## Provided records:
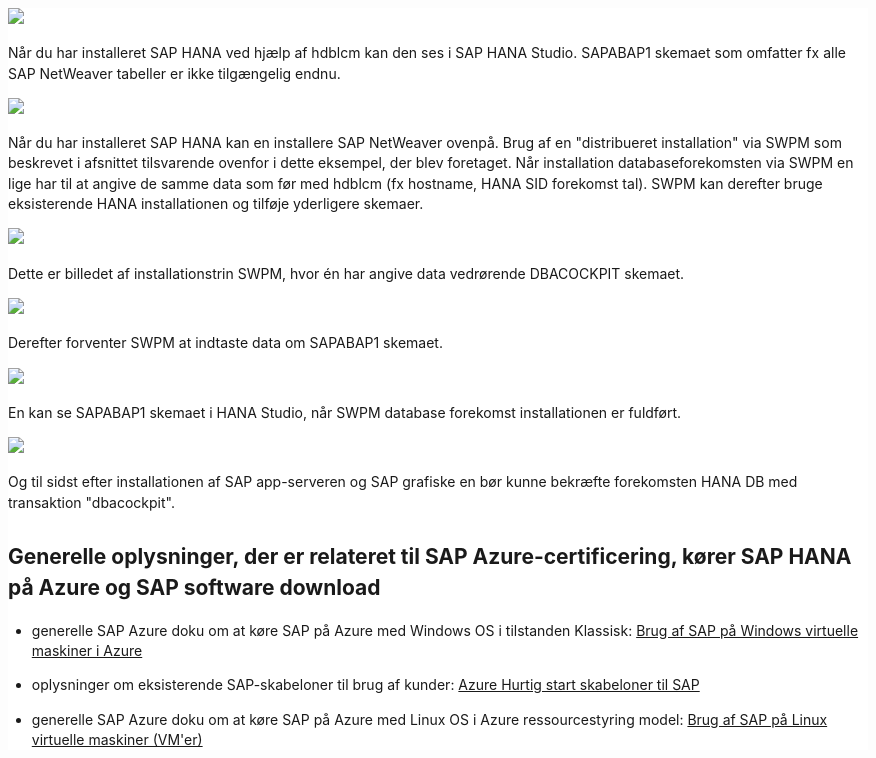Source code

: 

![](./media/virtual-machines-linux-sap-hana-get-started/image034.jpg)

Når du har installeret SAP HANA ved hjælp af hdblcm kan den ses i SAP HANA Studio. SAPABAP1 skemaet som omfatter fx alle SAP NetWeaver tabeller er ikke tilgængelig endnu.



![](./media/virtual-machines-linux-sap-hana-get-started/image035b.jpg)

Når du har installeret SAP HANA kan en installere SAP NetWeaver ovenpå. Brug af en "distribueret installation" via SWPM som beskrevet i afsnittet tilsvarende ovenfor i dette eksempel, der blev foretaget.
Når installation databaseforekomsten via SWPM en lige har til at angive de samme data som før med hdblcm (fx hostname, HANA SID forekomst tal). SWPM kan derefter bruge eksisterende HANA installationen og tilføje yderligere skemaer.



![](./media/virtual-machines-linux-sap-hana-get-started/image036b.jpg)

Dette er billedet af installationstrin SWPM, hvor én har angive data vedrørende DBACOCKPIT skemaet.


![](./media/virtual-machines-linux-sap-hana-get-started/image037b.jpg)

Derefter forventer SWPM at indtaste data om SAPABAP1 skemaet.


![](./media/virtual-machines-linux-sap-hana-get-started/image038b.jpg)

En kan se SAPABAP1 skemaet i HANA Studio, når SWPM database forekomst installationen er fuldført.



![](./media/virtual-machines-linux-sap-hana-get-started/image039b.jpg)

Og til sidst efter installationen af SAP app-serveren og SAP grafiske en bør kunne bekræfte forekomsten HANA DB med transaktion "dbacockpit".




## <a name="general-information-related-to-sap-azure-certifications-running-sap-hana-on-azure-and-sap-software-download"></a>Generelle oplysninger, der er relateret til SAP Azure-certificering, kører SAP HANA på Azure og SAP software download

* generelle SAP Azure doku om at køre SAP på Azure med Windows OS i tilstanden Klassisk: [Brug af SAP på Windows virtuelle maskiner i Azure](virtual-machines-windows-classic-sap-get-started.md)

* oplysninger om eksisterende SAP-skabeloner til brug af kunder: [Azure Hurtig start skabeloner til SAP](https://blogs.msdn.microsoft.com/saponsqlserver/2016/05/16/azure-quickstart-templates-for-sap/)

* generelle SAP Azure doku om at køre SAP på Azure med Linux OS i Azure ressourcestyring model: [Brug af SAP på Linux virtuelle maskiner (VM'er)](virtual-machines-linux-sap-get-started.md)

## Task goal:
Retype the data in full. Images do not go in the copy.

## Final answer:
Source code

: 

![](./media/virtual-machines-linux-sap-hana-get-started/image034.jpg)

Når du har installeret SAP HANA ved hjælp af hdblcm kan den ses i SAP HANA Studio. SAPABAP1 skemaet som omfatter fx alle SAP NetWeaver tabeller er ikke tilgængelig endnu.



![](./media/virtual-machines-linux-sap-hana-get-started/image035b.jpg)

Når du har installeret SAP HANA kan en installere SAP NetWeaver ovenpå. Brug af en "distribueret installation" via SWPM som beskrevet i afsnittet tilsvarende ovenfor i dette eksempel, der blev foretaget.
Når installation databaseforekomsten via SWPM en lige har til at angive de samme data som før med hdblcm (fx hostname, HANA SID forekomst tal). SWPM kan derefter bruge eksisterende HANA installationen og tilføje yderligere skemaer.



![](./media/virtual-machines-linux-sap-hana-get-started/image036b.jpg)

Dette er billedet af installationstrin SWPM, hvor én har angive data vedrørende DBACOCKPIT skemaet.


![](./media/virtual-machines-linux-sap-hana-get-started/image037b.jpg)

Derefter forventer SWPM at indtaste data om SAPABAP1 skemaet.


![](./media/virtual-machines-linux-sap-hana-get-started/image038b.jpg)

En kan se SAPABAP1 skemaet i HANA Studio, når SWPM database forekomst installationen er fuldført.



![](./media/virtual-machines-linux-sap-hana-get-started/image039b.jpg)

Og til sidst efter installationen af SAP app-serveren og SAP grafiske en bør kunne bekræfte forekomsten HANA DB med transaktion "dbacockpit".




## <a name="general-information-related-to-sap-azure-certifications-running-sap-hana-on-azure-and-sap-software-download"></a>Generelle oplysninger, der er relateret til SAP Azure-certificering, kører SAP HANA på Azure og SAP software download

* generelle SAP Azure doku om at køre SAP på Azure med Windows OS i tilstanden Klassisk: [Brug af SAP på Windows virtuelle maskiner i Azure](virtual-machines-windows-classic-sap-get-started.md)

* oplysninger om eksisterende SAP-skabeloner til brug af kunder: [Azure Hurtig start skabeloner til SAP](https://blogs.msdn.microsoft.com/saponsqlserver/2016/05/16/azure-quickstart-templates-for-sap/)

* generelle SAP Azure doku om at køre SAP på Azure med Linux OS i Azure ressourcestyring model: [Brug af SAP på Linux virtuelle maskiner (VM'er)](virtual-machines-linux-sap-get-started.md)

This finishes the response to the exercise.